S01K06 Pizzapalooza

Keto Pizza

Here are the 4 crusts I’m planning to make today:

  • Cauliflower Crust
  • Fathead Crust
  • Pure Cheese Crust
  • Headbanger Crust

I’ve made all of these before, and they each have their pros and cons.
Here are the rough notes from my personal book:

 

Cauliflower Crust:

3 cups of riced cauliflower – bake in oven 350 for 10 minutes, drain – cheesecloth it

stir in
2 eggs
1/2 cup mozzarella cheese
2 tbsp parmesan
1 tbsp rando pizza spices
salt and pepper

doughball it up
bake on spready sheet 12-15 mins 350, golden

top with toppings, cheese, bake until cheese melts, 5 mins
6 slices, 2 net carbs 79 cals 4.7g fat

 

Fathead Crust:

1.75 cup mozzarella
2 tbsp cream cheese
3/4 cup almond flour
warm it up (microwaves are fantastic for this), stir everything together
add 1 egg

bake @350 12-15 minutes
put on toppings
bake another 5-10 minutes/golden brown

6 slices, 1 net carb 143 cals 11.1g fat

 

Pure Cheese Crust:

This is basically a giant chaffle.

4 eggs
3 c shredded mozzarella
1/4 c parmesan
bake 425F 12-15 mins – until golden

spread sauce, 1 c mozzarella, toppings
bake another 15 minutes

6 slices, .8 net carb 225 calories 16.4 fat

 

Headbanger Crust:

https://headbangerskitchen.com/recipe/keto-pizza-no-egg/

25g almond flour

50g shredded mozza

20g cream cheese

In a microwave safe bowl add in 50g of the shredded mozzarella and the cream cheese and microwave for 30 seconds or till melted.

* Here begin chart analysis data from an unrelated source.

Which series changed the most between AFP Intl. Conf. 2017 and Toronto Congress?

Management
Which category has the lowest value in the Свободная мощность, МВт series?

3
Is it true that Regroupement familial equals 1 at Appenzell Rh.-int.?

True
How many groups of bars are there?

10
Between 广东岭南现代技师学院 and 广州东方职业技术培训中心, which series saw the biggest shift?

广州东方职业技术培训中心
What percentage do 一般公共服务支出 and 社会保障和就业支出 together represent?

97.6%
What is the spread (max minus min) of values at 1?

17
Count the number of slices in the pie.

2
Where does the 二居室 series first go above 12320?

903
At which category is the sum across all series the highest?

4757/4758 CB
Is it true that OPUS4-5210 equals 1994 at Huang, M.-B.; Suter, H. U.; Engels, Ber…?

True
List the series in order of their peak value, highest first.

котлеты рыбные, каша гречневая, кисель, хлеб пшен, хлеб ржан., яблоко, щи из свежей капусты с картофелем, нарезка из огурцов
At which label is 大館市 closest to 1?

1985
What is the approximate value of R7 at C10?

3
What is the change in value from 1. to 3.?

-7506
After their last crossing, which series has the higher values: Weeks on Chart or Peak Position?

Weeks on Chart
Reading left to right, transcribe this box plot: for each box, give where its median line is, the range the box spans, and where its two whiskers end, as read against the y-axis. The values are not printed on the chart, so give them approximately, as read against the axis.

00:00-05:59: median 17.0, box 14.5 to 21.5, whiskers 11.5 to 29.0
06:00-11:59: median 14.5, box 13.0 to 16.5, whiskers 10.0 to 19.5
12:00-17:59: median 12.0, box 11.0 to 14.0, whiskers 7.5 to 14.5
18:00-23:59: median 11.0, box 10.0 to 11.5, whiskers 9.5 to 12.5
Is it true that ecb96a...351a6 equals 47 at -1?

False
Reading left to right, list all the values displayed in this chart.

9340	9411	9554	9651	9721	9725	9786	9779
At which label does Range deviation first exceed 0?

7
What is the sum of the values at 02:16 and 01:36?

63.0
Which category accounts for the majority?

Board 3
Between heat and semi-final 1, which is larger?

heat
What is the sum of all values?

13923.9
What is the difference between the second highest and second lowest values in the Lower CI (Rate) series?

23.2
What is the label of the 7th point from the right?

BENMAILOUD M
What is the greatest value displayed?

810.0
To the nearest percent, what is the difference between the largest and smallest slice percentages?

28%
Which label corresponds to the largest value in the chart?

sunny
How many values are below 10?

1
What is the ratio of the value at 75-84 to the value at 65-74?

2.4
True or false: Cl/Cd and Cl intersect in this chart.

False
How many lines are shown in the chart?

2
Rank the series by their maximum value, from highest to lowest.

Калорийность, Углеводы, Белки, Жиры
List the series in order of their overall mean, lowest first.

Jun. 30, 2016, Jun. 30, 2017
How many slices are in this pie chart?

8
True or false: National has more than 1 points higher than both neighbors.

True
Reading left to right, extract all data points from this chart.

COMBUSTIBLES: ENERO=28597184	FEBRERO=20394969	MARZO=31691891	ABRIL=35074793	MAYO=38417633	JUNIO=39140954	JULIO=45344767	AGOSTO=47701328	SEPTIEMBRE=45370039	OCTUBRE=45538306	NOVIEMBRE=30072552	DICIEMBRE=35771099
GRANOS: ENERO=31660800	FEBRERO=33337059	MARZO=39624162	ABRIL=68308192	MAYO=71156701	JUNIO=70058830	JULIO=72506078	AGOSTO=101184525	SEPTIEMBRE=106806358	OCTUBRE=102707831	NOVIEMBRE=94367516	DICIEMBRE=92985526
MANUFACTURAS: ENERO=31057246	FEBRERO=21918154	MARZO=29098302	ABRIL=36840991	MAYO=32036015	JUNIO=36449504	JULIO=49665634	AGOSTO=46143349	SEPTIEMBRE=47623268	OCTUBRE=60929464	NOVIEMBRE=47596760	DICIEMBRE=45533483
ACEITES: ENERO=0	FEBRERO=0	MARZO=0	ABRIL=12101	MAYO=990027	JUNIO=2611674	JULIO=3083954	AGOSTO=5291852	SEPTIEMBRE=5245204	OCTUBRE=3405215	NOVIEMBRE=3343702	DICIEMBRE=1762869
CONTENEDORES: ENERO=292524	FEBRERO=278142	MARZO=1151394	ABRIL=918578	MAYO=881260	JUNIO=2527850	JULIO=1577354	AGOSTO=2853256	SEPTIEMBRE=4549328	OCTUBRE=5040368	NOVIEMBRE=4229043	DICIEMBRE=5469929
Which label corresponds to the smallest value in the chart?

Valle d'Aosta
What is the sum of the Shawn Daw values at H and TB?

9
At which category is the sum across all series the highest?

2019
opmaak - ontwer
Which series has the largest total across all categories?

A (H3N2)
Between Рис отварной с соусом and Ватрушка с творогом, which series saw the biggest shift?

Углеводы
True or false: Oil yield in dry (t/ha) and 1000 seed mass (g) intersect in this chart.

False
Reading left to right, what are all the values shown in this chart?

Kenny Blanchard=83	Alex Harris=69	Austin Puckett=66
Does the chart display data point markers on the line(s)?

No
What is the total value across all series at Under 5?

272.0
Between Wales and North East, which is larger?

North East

Season with salt and add in the almond flour and mix well to form the dough.

Pre heat your oven to 200C/400F and then line your baking tray with parchment paper or a silpat of some sort. Then shape the dough with wet hands to form the crust on the paper.

Then bake for 7-8 min or till golden brown. Remove and then flip the base over, top with the sauce, remaining 50g of cheese and the pepperoni.

Return to the oven with the broiler setting to melt the cheese. Cut into 4 pieces and serve. This recipe makes 1 serving or 1 personal pan size pizza.

4 slices/1 personal pan, .55g/2.2 net carbs, 56.5/226 cals, 4.975/19.9 fat

 

“Alfredo sauce”:

I made way too much. I used about 3 tbsp per pizza so just over 1/3 of a cup is what you’ll likely need for 2 pizzas, which is a quarter of the amount I made on the stream. You can also throw in a tsp of dried oregano, or your favourite blend of Italian seasoning

1 cup heavy whipping cream (1/4 cup)
4 oz cream cheese (1 oz)
3 cloves of minced garlic (1 clove)
Heated up in a small pot on med-low heat, make sure it doesn’t boil. Keep it just under a simmer, stir regularly, and let it thicken up. I let this cook/reduce for something like 30-45 minutes. It also makes for a great dipping sauce for the extra bread I had left over. It cools to a great spreadable consistency at room temperature.

I used this instead of tomato paste for the chicken pizzas.